(Stored data entries)
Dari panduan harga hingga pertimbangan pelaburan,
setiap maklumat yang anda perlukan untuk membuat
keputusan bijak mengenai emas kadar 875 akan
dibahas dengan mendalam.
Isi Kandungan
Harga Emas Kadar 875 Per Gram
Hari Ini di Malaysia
==
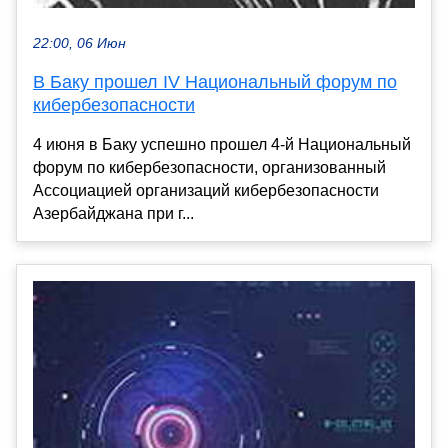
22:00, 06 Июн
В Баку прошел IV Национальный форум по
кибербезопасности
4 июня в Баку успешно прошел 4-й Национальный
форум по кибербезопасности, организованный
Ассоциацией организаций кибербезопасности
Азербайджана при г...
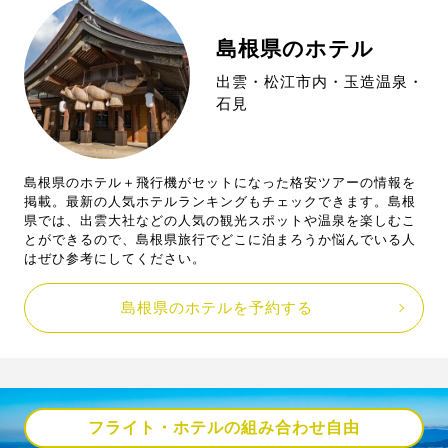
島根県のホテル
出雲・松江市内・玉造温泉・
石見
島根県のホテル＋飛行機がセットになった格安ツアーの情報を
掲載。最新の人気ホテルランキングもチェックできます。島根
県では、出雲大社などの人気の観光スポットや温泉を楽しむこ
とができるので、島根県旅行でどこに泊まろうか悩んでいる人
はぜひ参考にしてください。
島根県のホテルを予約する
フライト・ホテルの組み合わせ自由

• Job item
Please return every line in the data that includes the string "Баку".

• Answer to this exercise
В Баку прошел IV Национальный форум по
4 июня в Баку успешно прошел 4-й Национальный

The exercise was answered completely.